Because of this debt Kershaw decided that the best medicine was to smash up SLHT and offer up services any willing provider. Most of the NHS Trusts in and around London have expressed an interest in taking over parts of the Trust, and private sector firms like Virgin Care and Serco also looking to hive off a “profitable” section of the organisation. According to Health Service Journal none of the expressions of interest include proposals for taking over the entire Trust.
From the interim report it looks likely that the Princess Royal will have some of its PFI debt taken off its hands by the government and will then be taken over by King’s Hospital. The Queen Elizabeth in contrast will merge with £222 million a year Lewsham Hospital Trust with all its PFI debt intact.
Lewisham will then pay off this debt by sacrificing its A&E department, closing wards and downgrading its maternity service.
The A&E department is the pumping heart of any district general hospital. Closing it leads eventually towards closing the whole site.
The NHS is experiencing a perfect storm of funding cuts, mounting PFI debt and a legislative framework that allows for rapid privatisation. This is an entirely manufactured crisis created by politicians who turned the NHS into a cash cow for the capitalist class. If they are successful then the result will be that working-class people will die of curable diseases and live in fear of illness and pain.
The frontline to save the NHS is now in Lewisham, where a mass community mobilisation is ensuring that the first hospital in the failure regime will not go down without a fight.
West London cuts threat
“Shaping a healthier future”, a consultation carried out by NHS North West London, concluded on 8 October.
The consultation, ostensibly about changing services to improve patient care, was actually about implementing massive cuts to NW London hospitals.
All the options proposed involve the downgrading of at least four hospitals, with closure of A&Es and removal of specialist services. The architects of the plans are supporters of the government’s “any qualified provider” programme for the NHS; their plans to hive off services around NW London will be helped if existing services can be undermined with reduction in capacity making parts of the NHS increasingly financially unviable.

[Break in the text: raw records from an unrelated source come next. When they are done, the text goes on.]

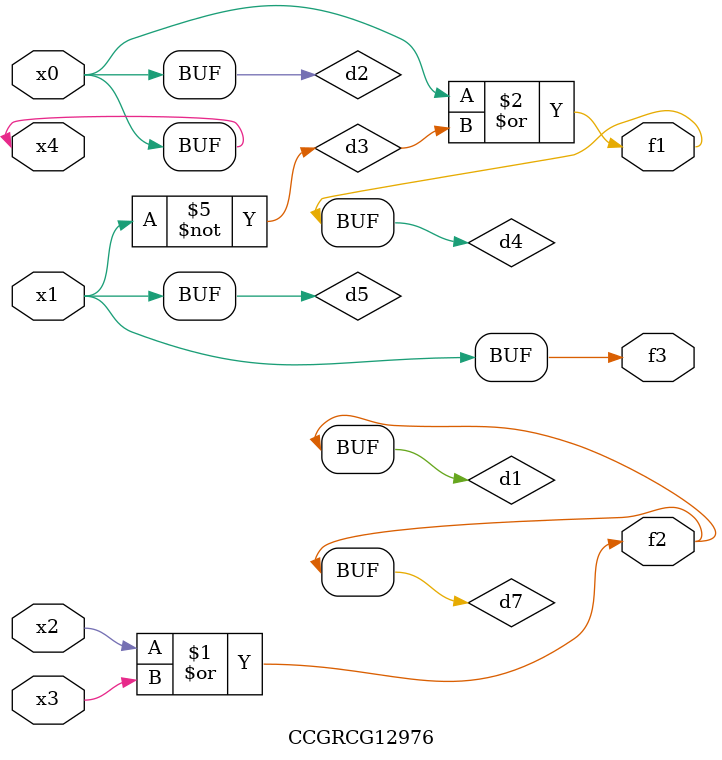
<source format=v>
module CCGRCG12976(
	input x0, x1, x2, x3, x4,
	output f1, f2, f3
);

	wire d1, d2, d3, d4, d5, d6, d7;

	or (d1, x2, x3);
	buf (d2, x0, x4);
	not (d3, x1);
	or (d4, d2, d3);
	not (d5, d3);
	nand (d6, d1, d3);
	or (d7, d1);
	assign f1 = d4;
	assign f2 = d7;
	assign f3 = d5;
endmodule

</source>
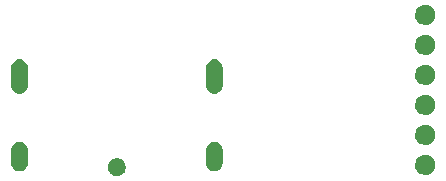
<source format=gbs>
G04 #@! TF.FileFunction,Soldermask,Bot*
%FSLAX46Y46*%
G04 Gerber Fmt 4.6, Leading zero omitted, Abs format (unit mm)*
G04 Created by KiCad (PCBNEW 4.0.7) date 09/03/18 02:09:11*
%MOMM*%
%LPD*%
G01*
G04 APERTURE LIST*
%ADD10C,0.100000*%
G04 APERTURE END LIST*
D10*
G36*
X124478776Y-114350498D02*
X124622851Y-114380072D01*
X124724546Y-114422822D01*
X124758444Y-114437071D01*
X124758445Y-114437072D01*
X124880383Y-114519319D01*
X124984021Y-114623683D01*
X125059265Y-114736936D01*
X125065415Y-114746193D01*
X125078310Y-114777477D01*
X125121465Y-114882178D01*
X125149998Y-115026284D01*
X125149998Y-115026287D01*
X125150032Y-115026459D01*
X125147686Y-115194455D01*
X125147648Y-115194622D01*
X125147648Y-115194627D01*
X125115101Y-115337884D01*
X125055278Y-115472248D01*
X124970491Y-115592441D01*
X124863983Y-115693867D01*
X124739795Y-115772679D01*
X124602664Y-115825869D01*
X124457821Y-115851409D01*
X124310765Y-115848328D01*
X124167115Y-115816744D01*
X124032335Y-115757861D01*
X123911554Y-115673915D01*
X123809387Y-115568119D01*
X123729708Y-115444481D01*
X123675564Y-115307730D01*
X123649013Y-115163066D01*
X123651067Y-115015994D01*
X123681648Y-114872120D01*
X123739587Y-114736938D01*
X123822685Y-114615577D01*
X123927775Y-114512666D01*
X124050844Y-114432131D01*
X124187221Y-114377031D01*
X124331698Y-114349471D01*
X124478776Y-114350498D01*
X124478776Y-114350498D01*
G37*
G36*
X150589384Y-114049565D02*
X150752862Y-114083122D01*
X150906717Y-114147797D01*
X151045074Y-114241120D01*
X151162669Y-114359539D01*
X151255024Y-114498545D01*
X151318622Y-114652845D01*
X151348686Y-114804681D01*
X151351037Y-114816555D01*
X151348375Y-115007175D01*
X151348337Y-115007342D01*
X151348337Y-115007347D01*
X151311402Y-115169917D01*
X151243521Y-115322380D01*
X151147318Y-115458756D01*
X151026466Y-115573842D01*
X150885554Y-115663267D01*
X150729957Y-115723619D01*
X150565607Y-115752599D01*
X150398748Y-115749103D01*
X150235753Y-115713266D01*
X150082823Y-115646453D01*
X149945780Y-115551205D01*
X149829848Y-115431156D01*
X149739442Y-115290871D01*
X149678007Y-115135704D01*
X149647880Y-114971559D01*
X149650211Y-114804681D01*
X149684909Y-114641435D01*
X149750653Y-114488045D01*
X149844940Y-114350341D01*
X149964182Y-114233571D01*
X150103825Y-114142191D01*
X150258567Y-114079671D01*
X150422499Y-114048400D01*
X150589384Y-114049565D01*
X150589384Y-114049565D01*
G37*
G36*
X132790729Y-112958246D02*
X132790730Y-112958246D01*
X132790755Y-112958249D01*
X132921261Y-112998648D01*
X133041435Y-113063626D01*
X133146700Y-113150708D01*
X133233045Y-113256578D01*
X133297182Y-113377203D01*
X133336669Y-113507988D01*
X133350000Y-113643952D01*
X133350000Y-114756169D01*
X133349944Y-114764094D01*
X133349932Y-114765822D01*
X133334703Y-114901586D01*
X133293395Y-115031807D01*
X133227579Y-115151525D01*
X133139764Y-115256179D01*
X133033294Y-115341783D01*
X132912225Y-115405077D01*
X132781167Y-115443649D01*
X132781146Y-115443651D01*
X132781142Y-115443652D01*
X132645114Y-115456032D01*
X132509271Y-115441754D01*
X132509270Y-115441754D01*
X132509245Y-115441751D01*
X132378739Y-115401352D01*
X132258565Y-115336374D01*
X132153300Y-115249292D01*
X132066955Y-115143422D01*
X132002818Y-115022797D01*
X131963331Y-114892012D01*
X131950000Y-114756048D01*
X131950000Y-113643831D01*
X131950061Y-113635195D01*
X131950068Y-113634178D01*
X131965297Y-113498414D01*
X132006605Y-113368193D01*
X132072421Y-113248475D01*
X132160236Y-113143821D01*
X132266706Y-113058217D01*
X132387775Y-112994923D01*
X132518833Y-112956351D01*
X132518854Y-112956349D01*
X132518858Y-112956348D01*
X132654886Y-112943968D01*
X132790729Y-112958246D01*
X132790729Y-112958246D01*
G37*
G36*
X116290729Y-112958246D02*
X116290730Y-112958246D01*
X116290755Y-112958249D01*
X116421261Y-112998648D01*
X116541435Y-113063626D01*
X116646700Y-113150708D01*
X116733045Y-113256578D01*
X116797182Y-113377203D01*
X116836669Y-113507988D01*
X116850000Y-113643952D01*
X116850000Y-114756169D01*
X116849944Y-114764094D01*
X116849932Y-114765822D01*
X116834703Y-114901586D01*
X116793395Y-115031807D01*
X116727579Y-115151525D01*
X116639764Y-115256179D01*
X116533294Y-115341783D01*
X116412225Y-115405077D01*
X116281167Y-115443649D01*
X116281146Y-115443651D01*
X116281142Y-115443652D01*
X116145114Y-115456032D01*
X116009271Y-115441754D01*
X116009270Y-115441754D01*
X116009245Y-115441751D01*
X115878739Y-115401352D01*
X115758565Y-115336374D01*
X115653300Y-115249292D01*
X115566955Y-115143422D01*
X115502818Y-115022797D01*
X115463331Y-114892012D01*
X115450000Y-114756048D01*
X115450000Y-113643831D01*
X115450061Y-113635195D01*
X115450068Y-113634178D01*
X115465297Y-113498414D01*
X115506605Y-113368193D01*
X115572421Y-113248475D01*
X115660236Y-113143821D01*
X115766706Y-113058217D01*
X115887775Y-112994923D01*
X116018833Y-112956351D01*
X116018854Y-112956349D01*
X116018858Y-112956348D01*
X116154886Y-112943968D01*
X116290729Y-112958246D01*
X116290729Y-112958246D01*
G37*
G36*
X150589384Y-111509565D02*
X150752862Y-111543122D01*
X150906717Y-111607797D01*
X151045074Y-111701120D01*
X151162669Y-111819539D01*
X151255024Y-111958545D01*
X151318622Y-112112845D01*
X151348686Y-112264681D01*
X151351037Y-112276555D01*
X151348375Y-112467175D01*
X151348337Y-112467342D01*
X151348337Y-112467347D01*
X151311402Y-112629917D01*
X151243521Y-112782380D01*
X151147318Y-112918756D01*
X151026466Y-113033842D01*
X150885554Y-113123267D01*
X150729957Y-113183619D01*
X150565607Y-113212599D01*
X150398748Y-113209103D01*
X150235753Y-113173266D01*
X150082823Y-113106453D01*
X149945780Y-113011205D01*
X149829848Y-112891156D01*
X149739442Y-112750871D01*
X149678007Y-112595704D01*
X149647880Y-112431559D01*
X149650211Y-112264681D01*
X149684909Y-112101435D01*
X149750653Y-111948045D01*
X149844940Y-111810341D01*
X149964182Y-111693571D01*
X150103825Y-111602191D01*
X150258567Y-111539671D01*
X150422499Y-111508400D01*
X150589384Y-111509565D01*
X150589384Y-111509565D01*
G37*
G36*
X150589384Y-108969565D02*
X150752862Y-109003122D01*
X150906717Y-109067797D01*
X151045074Y-109161120D01*
X151162669Y-109279539D01*
X151255024Y-109418545D01*
X151318622Y-109572845D01*
X151348686Y-109724681D01*
X151351037Y-109736555D01*
X151348375Y-109927175D01*
X151348337Y-109927342D01*
X151348337Y-109927347D01*
X151311402Y-110089917D01*
X151243521Y-110242380D01*
X151147318Y-110378756D01*
X151026466Y-110493842D01*
X150885554Y-110583267D01*
X150729957Y-110643619D01*
X150565607Y-110672599D01*
X150398748Y-110669103D01*
X150235753Y-110633266D01*
X150082823Y-110566453D01*
X149945780Y-110471205D01*
X149829848Y-110351156D01*
X149739442Y-110210871D01*
X149678007Y-110055704D01*
X149647880Y-109891559D01*
X149650211Y-109724681D01*
X149684909Y-109561435D01*
X149750653Y-109408045D01*
X149844940Y-109270341D01*
X149964182Y-109153571D01*
X150103825Y-109062191D01*
X150258567Y-108999671D01*
X150422499Y-108968400D01*
X150589384Y-108969565D01*
X150589384Y-108969565D01*
G37*
G36*
X116290729Y-105977278D02*
X116290730Y-105977278D01*
X116290755Y-105977281D01*
X116421261Y-106017680D01*
X116541435Y-106082658D01*
X116646700Y-106169740D01*
X116733045Y-106275610D01*
X116797182Y-106396235D01*
X116836669Y-106527020D01*
X116850000Y-106662984D01*
X116850000Y-108177137D01*
X116849944Y-108185062D01*
X116849932Y-108186790D01*
X116834703Y-108322554D01*
X116793395Y-108452775D01*
X116727579Y-108572493D01*
X116639764Y-108677147D01*
X116533294Y-108762751D01*
X116412225Y-108826045D01*
X116281167Y-108864617D01*
X116281146Y-108864619D01*
X116281142Y-108864620D01*
X116145114Y-108877000D01*
X116009271Y-108862722D01*
X116009270Y-108862722D01*
X116009245Y-108862719D01*
X115878739Y-108822320D01*
X115758565Y-108757342D01*
X115653300Y-108670260D01*
X115566955Y-108564390D01*
X115502818Y-108443765D01*
X115463331Y-108312980D01*
X115450000Y-108177016D01*
X115450000Y-106662863D01*
X115450061Y-106654227D01*
X115450068Y-106653210D01*
X115465297Y-106517446D01*
X115506605Y-106387225D01*
X115572421Y-106267507D01*
X115660236Y-106162853D01*
X115766706Y-106077249D01*
X115887775Y-106013955D01*
X116018833Y-105975383D01*
X116018854Y-105975381D01*
X116018858Y-105975380D01*
X116154886Y-105963000D01*
X116290729Y-105977278D01*
X116290729Y-105977278D01*
G37*
G36*
X132790729Y-105977278D02*
X132790730Y-105977278D01*
X132790755Y-105977281D01*
X132921261Y-106017680D01*
X133041435Y-106082658D01*
X133146700Y-106169740D01*
X133233045Y-106275610D01*
X133297182Y-106396235D01*
X133336669Y-106527020D01*
X133350000Y-106662984D01*
X133350000Y-108177137D01*
X133349944Y-108185062D01*
X133349932Y-108186790D01*
X133334703Y-108322554D01*
X133293395Y-108452775D01*
X133227579Y-108572493D01*
X133139764Y-108677147D01*
X133033294Y-108762751D01*
X132912225Y-108826045D01*
X132781167Y-108864617D01*
X132781146Y-108864619D01*
X132781142Y-108864620D01*
X132645114Y-108877000D01*
X132509271Y-108862722D01*
X132509270Y-108862722D01*
X132509245Y-108862719D01*
X132378739Y-108822320D01*
X132258565Y-108757342D01*
X132153300Y-108670260D01*
X132066955Y-108564390D01*
X132002818Y-108443765D01*
X131963331Y-108312980D01*
X131950000Y-108177016D01*
X131950000Y-106662863D01*
X131950061Y-106654227D01*
X131950068Y-106653210D01*
X131965297Y-106517446D01*
X132006605Y-106387225D01*
X132072421Y-106267507D01*
X132160236Y-106162853D01*
X132266706Y-106077249D01*
X132387775Y-106013955D01*
X132518833Y-105975383D01*
X132518854Y-105975381D01*
X132518858Y-105975380D01*
X132654886Y-105963000D01*
X132790729Y-105977278D01*
X132790729Y-105977278D01*
G37*
G36*
X150589384Y-106429565D02*
X150752862Y-106463122D01*
X150906717Y-106527797D01*
X151045074Y-106621120D01*
X151162669Y-106739539D01*
X151255024Y-106878545D01*
X151318622Y-107032845D01*
X151348686Y-107184681D01*
X151351037Y-107196555D01*
X151348375Y-107387175D01*
X151348337Y-107387342D01*
X151348337Y-107387347D01*
X151311402Y-107549917D01*
X151243521Y-107702380D01*
X151147318Y-107838756D01*
X151026466Y-107953842D01*
X150885554Y-108043267D01*
X150729957Y-108103619D01*
X150565607Y-108132599D01*
X150398748Y-108129103D01*
X150235753Y-108093266D01*
X150082823Y-108026453D01*
X149945780Y-107931205D01*
X149829848Y-107811156D01*
X149739442Y-107670871D01*
X149678007Y-107515704D01*
X149647880Y-107351559D01*
X149650211Y-107184681D01*
X149684909Y-107021435D01*
X149750653Y-106868045D01*
X149844940Y-106730341D01*
X149964182Y-106613571D01*
X150103825Y-106522191D01*
X150258567Y-106459671D01*
X150422499Y-106428400D01*
X150589384Y-106429565D01*
X150589384Y-106429565D01*
G37*
G36*
X150589384Y-103889565D02*
X150752862Y-103923122D01*
X150906717Y-103987797D01*
X151045074Y-104081120D01*
X151162669Y-104199539D01*
X151255024Y-104338545D01*
X151318622Y-104492845D01*
X151348686Y-104644681D01*
X151351037Y-104656555D01*
X151348375Y-104847175D01*
X151348337Y-104847342D01*
X151348337Y-104847347D01*
X151311402Y-105009917D01*
X151243521Y-105162380D01*
X151147318Y-105298756D01*
X151026466Y-105413842D01*
X150885554Y-105503267D01*
X150729957Y-105563619D01*
X150565607Y-105592599D01*
X150398748Y-105589103D01*
X150235753Y-105553266D01*
X150082823Y-105486453D01*
X149945780Y-105391205D01*
X149829848Y-105271156D01*
X149739442Y-105130871D01*
X149678007Y-104975704D01*
X149647880Y-104811559D01*
X149650211Y-104644681D01*
X149684909Y-104481435D01*
X149750653Y-104328045D01*
X149844940Y-104190341D01*
X149964182Y-104073571D01*
X150103825Y-103982191D01*
X150258567Y-103919671D01*
X150422499Y-103888400D01*
X150589384Y-103889565D01*
X150589384Y-103889565D01*
G37*
G36*
X150589384Y-101349565D02*
X150752862Y-101383122D01*
X150906717Y-101447797D01*
X151045074Y-101541120D01*
X151162669Y-101659539D01*
X151255024Y-101798545D01*
X151318622Y-101952845D01*
X151348686Y-102104681D01*
X151351037Y-102116555D01*
X151348375Y-102307175D01*
X151348337Y-102307342D01*
X151348337Y-102307347D01*
X151311402Y-102469917D01*
X151243521Y-102622380D01*
X151147318Y-102758756D01*
X151026466Y-102873842D01*
X150885554Y-102963267D01*
X150729957Y-103023619D01*
X150565607Y-103052599D01*
X150398748Y-103049103D01*
X150235753Y-103013266D01*
X150082823Y-102946453D01*
X149945780Y-102851205D01*
X149829848Y-102731156D01*
X149739442Y-102590871D01*
X149678007Y-102435704D01*
X149647880Y-102271559D01*
X149650211Y-102104681D01*
X149684909Y-101941435D01*
X149750653Y-101788045D01*
X149844940Y-101650341D01*
X149964182Y-101533571D01*
X150103825Y-101442191D01*
X150258567Y-101379671D01*
X150422499Y-101348400D01*
X150589384Y-101349565D01*
X150589384Y-101349565D01*
G37*
M02*

</source>
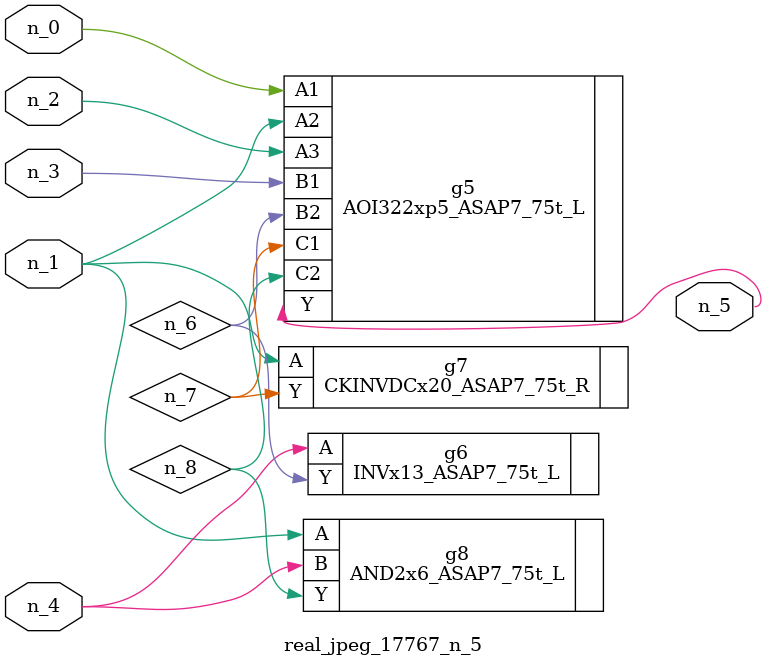
<source format=v>
module real_jpeg_17767_n_5 (n_4, n_0, n_1, n_2, n_3, n_5);

input n_4;
input n_0;
input n_1;
input n_2;
input n_3;

output n_5;

wire n_8;
wire n_6;
wire n_7;

AOI322xp5_ASAP7_75t_L g5 ( 
.A1(n_0),
.A2(n_1),
.A3(n_2),
.B1(n_3),
.B2(n_6),
.C1(n_7),
.C2(n_8),
.Y(n_5)
);

CKINVDCx20_ASAP7_75t_R g7 ( 
.A(n_1),
.Y(n_7)
);

AND2x6_ASAP7_75t_L g8 ( 
.A(n_1),
.B(n_4),
.Y(n_8)
);

INVx13_ASAP7_75t_L g6 ( 
.A(n_4),
.Y(n_6)
);


endmodule
</source>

It comes as no surprise that following the consultation NW London NHS are proposing their preferred option; closure of accident and emergency units at Hammersmith, Charing Cross, Ealing and Central Middlesex. That is four out of the nine A&E units across NW London. Alongside these closures some specialist services will also be moved. A&E closures mean that requirements for hospitals to have certain facilities available and to have a certain number of senior clinicians are reduced. This is often the first step in running down hospital services, with eventual closure of the hospital a real possibility.
As well as the reduction of services, these changes will put unprecedented pressure on the five hospitals identified as major hospitals when all A&E traffic comes their way.
As well local demonstrations, we need to start organising for bolder actions such as work-ins to keep services open.